KATHMANDU (Reuters) – An Indian army mountaineering team found 18 bodies on Mount Everest on Saturday, an army spokesman said, after a huge earthquake in Nepal unleashed an avalanche on the mountain at the start of the main climbing season.

Nepal’s Tourism Ministry could only confirm 10 deaths, but spokesman Gyanendra Shrestha said that the death toll could rise, and that the avalanche had buried part of the base camp.

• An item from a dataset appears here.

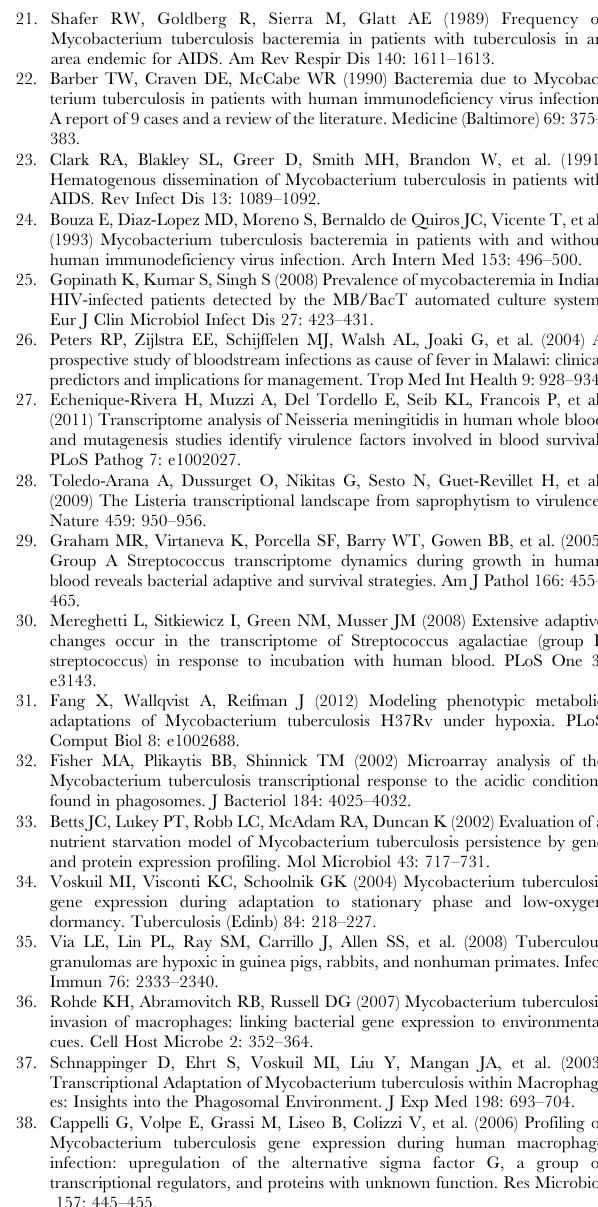
Table S3 M. tb genes differentially expressed in blood from HIV + patients. (PDF) Table S4 M. tb ESX loci-related genes and genes encoding ESAT-6-like proteins outside ESX loci upregu- lated in blood from HIV- and/or HIV + subjects. Table S5 Distribution of differentially expressed DevR (DosR)-regulon genes in blood from HIV- and/or HIV + subjects in this study and in two published intra- macrophage microarray studies. Table S6 Primers used for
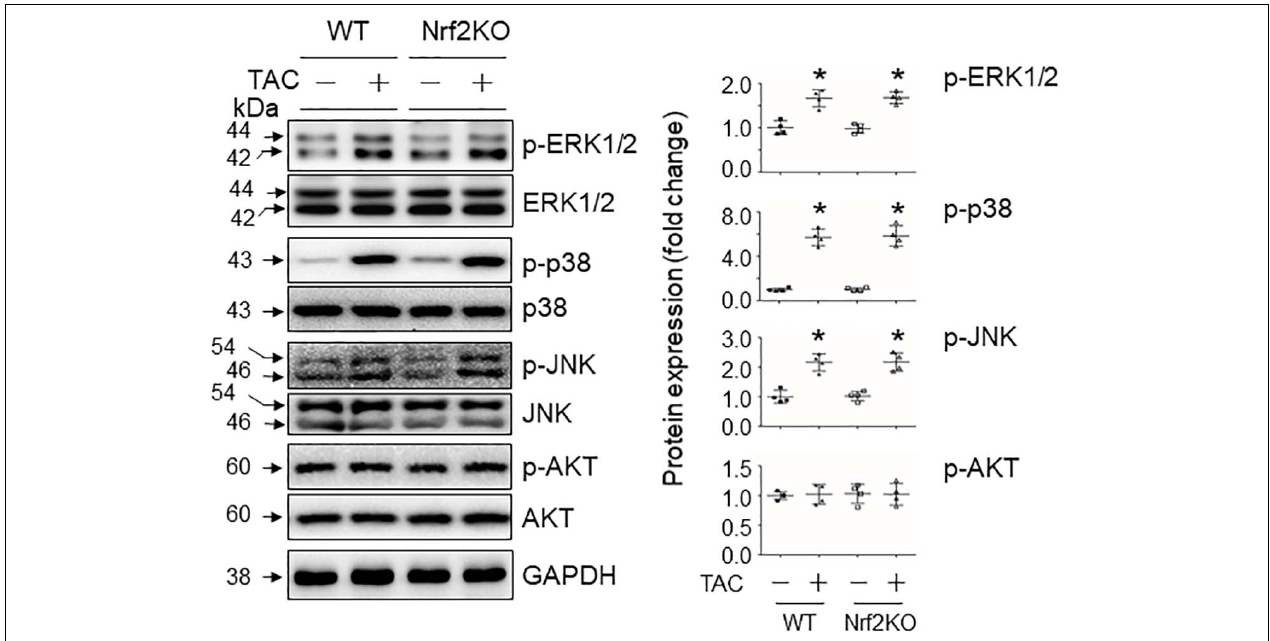
FIGURE 4 | The impact of Nrf2 knockout on pressure overload-induced activation of MAPKs and AKT in the heart. Male WT and Nrf2 knockout (Nrf2KO) mice at age of 9 ∼ 10 weeks were subject to sham or TAC operations for 4 weeks and then left ventricles of these mice were harvested for Western blot analyses of MAPKs and AKT activities ( n = 4). * p < 0.05 vs TAC (–) in the same groups using the Student t test; p < 0.01 between the indicated groups using one-way ANOVA followed by Bonferroni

He said two tents at the camp had been filled with the injured.Ministry officials estimated that at least 1,000 climbers, including about 400 foreigners, had been at base camp or on Everest when the earthquake struck.April is one of the most popular times to scale the 8,850-metre (29,035 foot) peak, the world’s highest, before rain and clouds cloak it the end of May. Almost exactly a year ago, an avalanche killed 16 Nepali guides in what had been the single deadliest day on the mountain.

Saturday’s 7.9-magnitude quake was the strongest to hit Nepal for 81 years and was known to have killed nearly 900 people in Nepal, many in the Kathmandu Valley, as well as sending tremors through northern India.

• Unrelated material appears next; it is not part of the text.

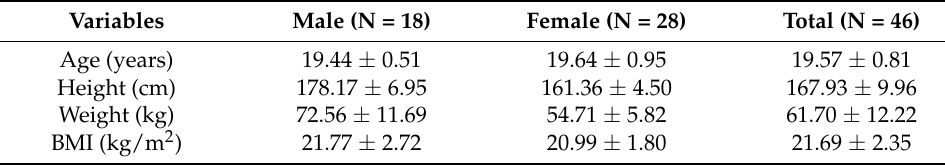
Table 1. Demographic characteristics of subjects ( M ± SD ).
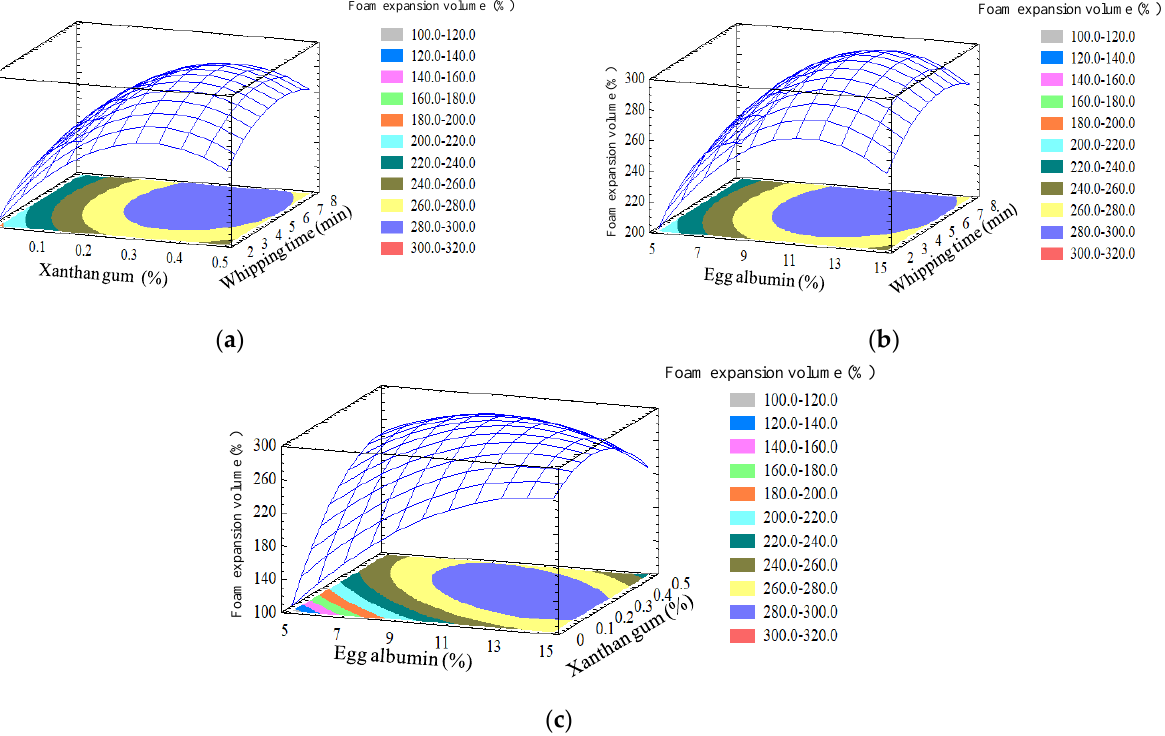
Standard Error of Est. = 4.18. The response surface and contour plots of each pair of factors were presented in Figure 2. It was observed that xanthan gum and egg albumin concentrations have a similar effect on foam expansion compared with foam density because both reactions are related; greater foam expansion leads to lesser foam density. The combination of factor levels which maximizes foam expansion volume over the indicated region and the optimization is to be performed. It indicated that the foam expansion volume reached the maximum value (299.479%) at optimum values of egg albumin, xanthan gum, and whipping time at 11.67%, 0.29%, and 5.98 min, respectively.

Romanian climber Alex Gavan tweeted that there had been a “huge avalanche” on Everest and “many, many” people were up on the mountain. “Running for life from my tent,” he said. Another climber, Daniel Mazur, said the base camp had been “severely damaged”, and his team were trapped.”Please pray for everyone,” he tweeted.

Mohan Krishna Sapkota, joint secretary in the Nepalese tourism ministry, said the government was struggling to assess the damage on Everest because of poor phone coverage.”The trekkers are scattered all around the base camp and some had even trekked further up,” Sapkota said. “It is almost impossible to get in touch with anyone.”

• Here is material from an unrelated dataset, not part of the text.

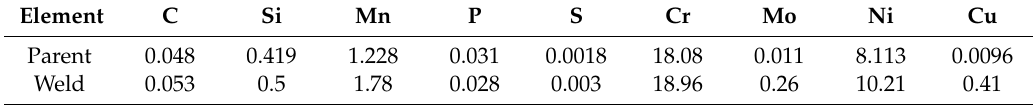
Table 1. The chemical compositions of the parent metal and the filler wire (wt %).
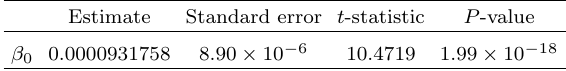
Table A.5. Regression results for model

Choti Sherpa, who works at the Everest Summiteers Association, said she had been unable to call her family and colleagues on the mountain. “Everyone is trying to contact each other, but we can’t,” she said. “We are all very worried.”

Last year’s tragedy prompted the Sherpa guides to complain that their safety was being neglected, but there were no immediate recriminations on Saturday.

“This will definitely have some impact on climbing activity, but this is a natural disaster no one can do anything,” said Ang Tshering Sherpa, President of the Nepal Mountaineering Association.